Kategori : ENERGY AGENDA NEWS, ENERGY EFFICIENCY NEWS - Tarih : 17 December 2012
Bugün 65 ülkeye ihracat yapan, yurtiçi ve yurtdışında 200 mağazası bulunan Doğtaş, mobilya sektöründeki 41. yılını kutlayacağı 2013 için enerji alanında da önüne iddialı hedefler koydu. TS EN ISO 50001 Enerji Yönetim Sistemi’ni uyguladıklarını söyleyen Doğtaş Genel Müdürü İsmail Doğan, yıllık yaklaşık 600 TEB olan enerji tüketimlerini 2013’te yüzde 8 azaltmayı hedeflediklerini açıklıyor.

*Aşağıdaki veriler:*
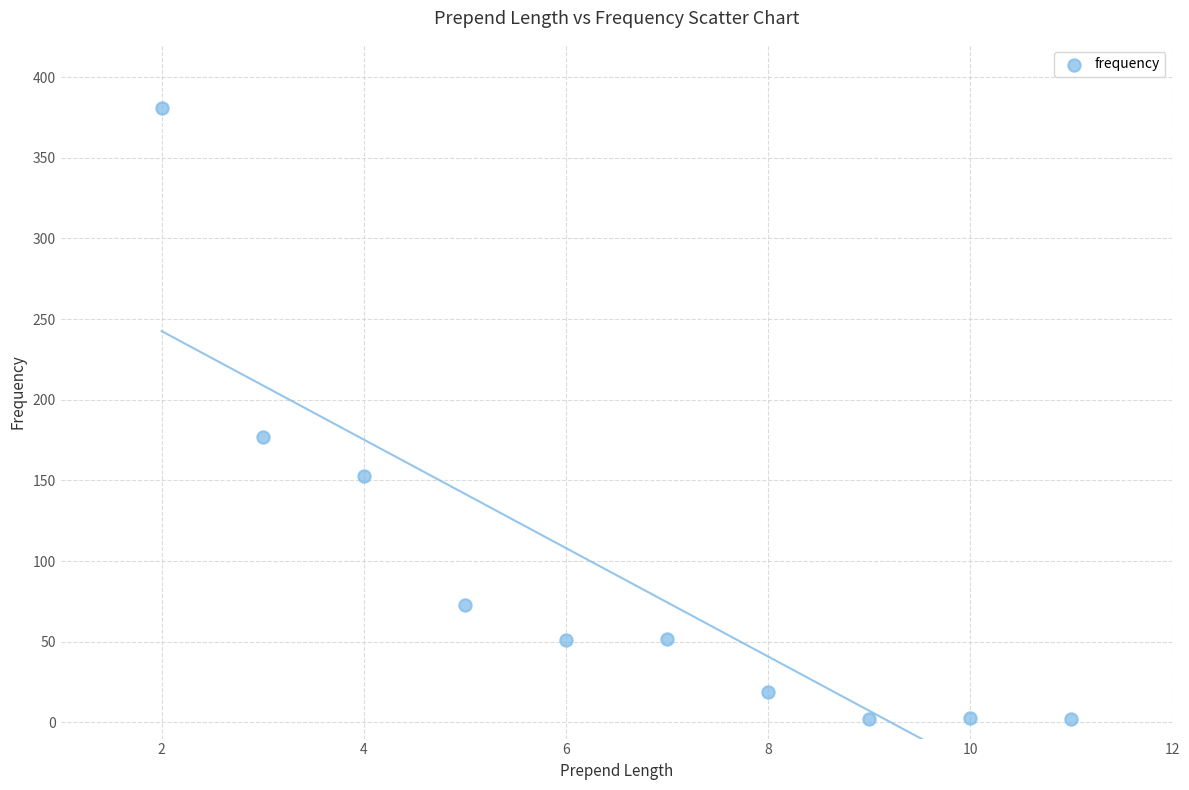

What Y value in the scatter plot is closest to 191?

177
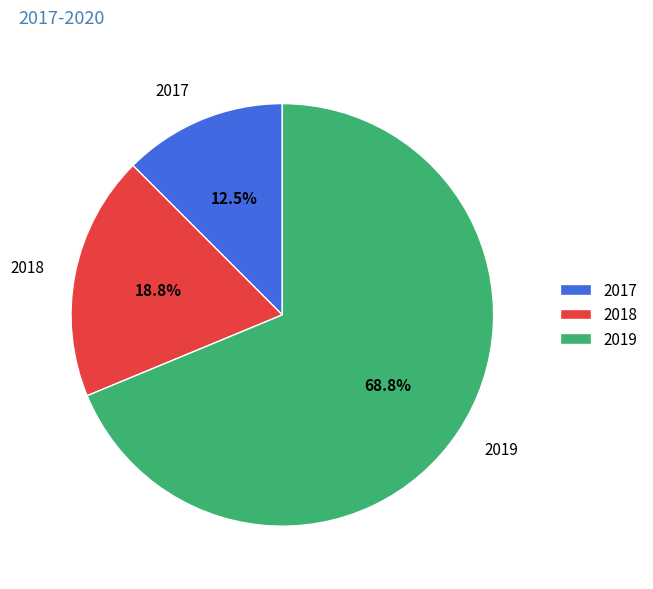

Count the number of slices in the pie.

3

*Görev seti:*
1 - Çalışma metnine göre aşağıdaki soruları yanıtlayın:
(a) Doğtaş bugün kaç ülkeye ihracat yapıyor?
(b) Doğtaş hangi enerji yönetim sistemini uyguluyor?
(c) Doğtaş enerji tüketimini 2013'te yüzde kaç azaltmayı hedefliyor?
2 - Çalışma metninde "Kategori : ENERGY" ifadesinden "azaltmayı hedeflediklerini açıklıyor." ifadesine kadar uzanan bölümü değiştirmeden çıkarın.

*Yanıt seti:*
1 -
(a) 65 ülkeye.
(b) TS EN ISO 50001 Enerji Yönetim Sistemi'ni.
(c) Yüzde 8.

2 -
Kategori : ENERGY AGENDA NEWS, ENERGY EFFICIENCY NEWS - Tarih : 17 December 2012
Bugün 65 ülkeye ihracat yapan, yurtiçi ve yurtdışında 200 mağazası bulunan Doğtaş, mobilya sektöründeki 41. yılını kutlayacağı 2013 için enerji alanında da önüne iddialı hedefler koydu. TS EN ISO 50001 Enerji Yönetim Sistemi’ni uyguladıklarını söyleyen Doğtaş Genel Müdürü İsmail Doğan, yıllık yaklaşık 600 TEB olan enerji tüketimlerini 2013’te yüzde 8 azaltmayı hedeflediklerini açıklıyor.